= Ram Ekbal Singh Warsi =

Indian politician

Ram Ekbal Singh Warsi (c. 1922 – 10 October 2016), also spelled Ram Iqbal Worsi, was an Indian freedom fighter, social thinker from Bhojpur, Bihar. Warsi was the name of his native village, which he added to his last name.

== Biography ==
Ram Eqbal worked in Rohtas Group of Industries as a manual worker, and became an activist for Indian Independence in 1938. In 1942, he participated in the Quit India Movement and was imprisoned, where he met socialist leaders Jayaprakash Narayan and Ram Manohar Lohia. He joined Subash Chandra Bose's Indian National Army in 1943.

Socialist leader Ram Manohar Lohia had named Warsi as Gandhi of Piro (Piro ke Gandhi) in 1956, for his strong socialist views.

He was elected an MLA from Piro (now named Tarari) constituency on a ticket from Samyukta Socialist Party in 1969. He represented the constituency in Bihar Legislative Assembly till 1972.

He left politics in 1972, but continued speaking for the marginalized and the poor.

He didn't contest elections after 1969, finding the political system dishonest.

He refused to accept the pension he was sanctioned, as an MLA or as a freedom fighter.

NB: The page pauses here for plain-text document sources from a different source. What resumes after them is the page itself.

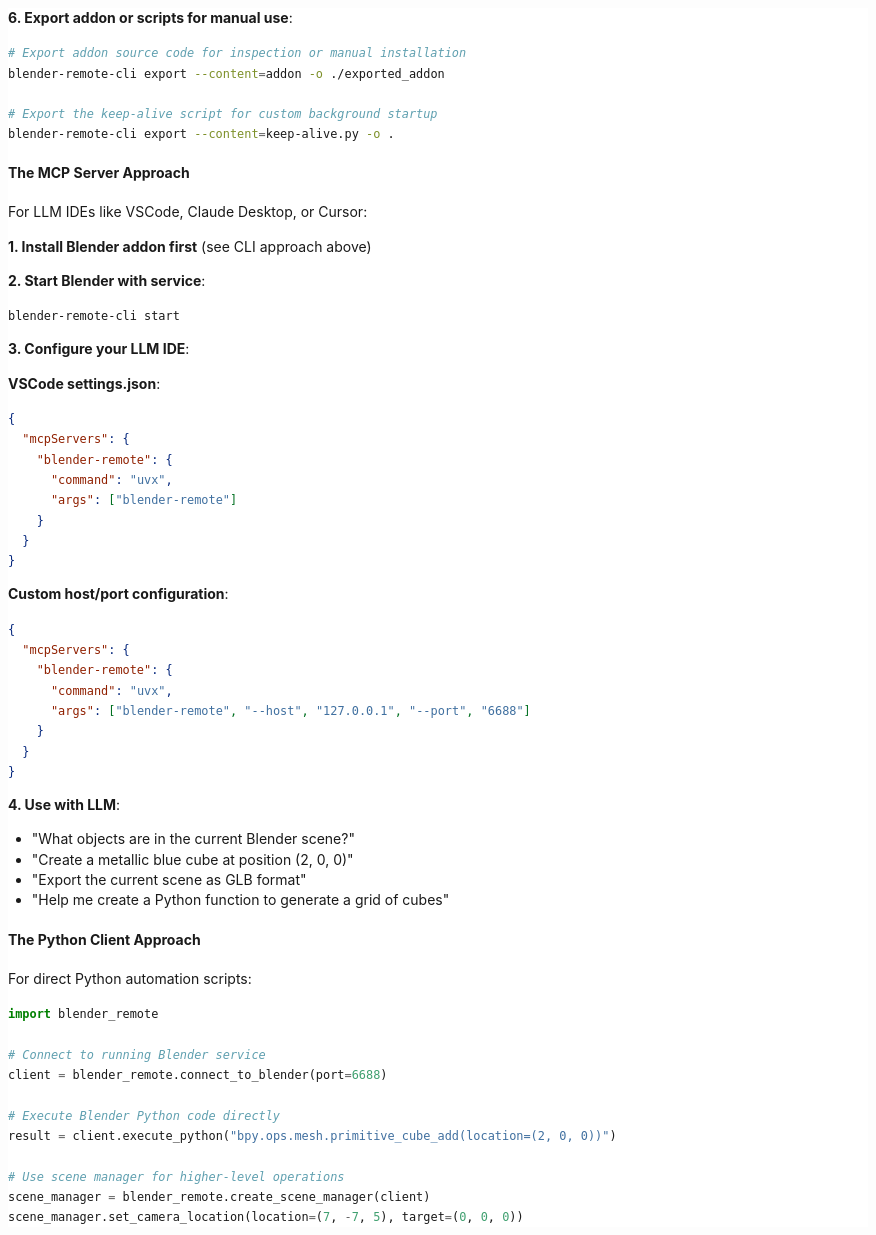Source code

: **6. Export addon or scripts for manual use**:
```bash
# Export addon source code for inspection or manual installation
blender-remote-cli export --content=addon -o ./exported_addon

# Export the keep-alive script for custom background startup
blender-remote-cli export --content=keep-alive.py -o .
```

#### The MCP Server Approach

For LLM IDEs like VSCode, Claude Desktop, or Cursor:

**1. Install Blender addon first** (see CLI approach above)

**2. Start Blender with service**:
```bash
blender-remote-cli start
```

**3. Configure your LLM IDE**:

**VSCode settings.json**:
```json
{
  "mcpServers": {
    "blender-remote": {
      "command": "uvx",
      "args": ["blender-remote"]
    }
  }
}
```

**Custom host/port configuration**:
```json
{
  "mcpServers": {
    "blender-remote": {
      "command": "uvx", 
      "args": ["blender-remote", "--host", "127.0.0.1", "--port", "6688"]
    }
  }
}
```

**4. Use with LLM**:
- "What objects are in the current Blender scene?"
- "Create a metallic blue cube at position (2, 0, 0)"
- "Export the current scene as GLB format"
- "Help me create a Python function to generate a grid of cubes"

#### The Python Client Approach

For direct Python automation scripts:

```python
import blender_remote

# Connect to running Blender service
client = blender_remote.connect_to_blender(port=6688)

# Execute Blender Python code directly
result = client.execute_python("bpy.ops.mesh.primitive_cube_add(location=(2, 0, 0))")

# Use scene manager for higher-level operations
scene_manager = blender_remote.create_scene_manager(client)
scene_manager.set_camera_location(location=(7, -7, 5), target=(0, 0, 0))

```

He said: “Accepting pension for trying to liberate one’s home is a sin. And taking pension for serving people, as their elected representative, is a bigger sin,” Warsi lived his last few years in a run-down home in Rohtas, refused offers to contest more elections. His family had difficulty in making ends meet.

==Family==
Ram Ekbal Singh Warsi was born into a respected family in Bihar. His father was Kishun Dayal Singh, and his grandfather was Charitar Singh. He had a brother named Ramayan Singh. Warsi had two children — a son, Dr. Sheojee Singh, and a daughter, Sushila Devi. His grandchildren include Anurag Raj Shivam and Akanksha Shivam. His daughter-in-law, Chaudhary Mayawati, has also been active in politics and has served as a member of the Bihar State Women Commission.
Among his extended family, one of his brother's daughters, Sumitra Kumari, earned widespread recognition in the region for her exceptional dedication and hard work.She served as an Advocate at the High Court and was also a member of the Bihar State Women Commission. She died in a road accident during an election period.

== Death ==
Warsi died in Indira Gandhi Institute of Medical Science (IGIMS), Patna at the age of 94 years on 10 October 2016.

Bihar Chief Minister Nitish Kumar, in his tribute said Warsi's "contribution in promoting socialist movement in Bihar would never be forgotten."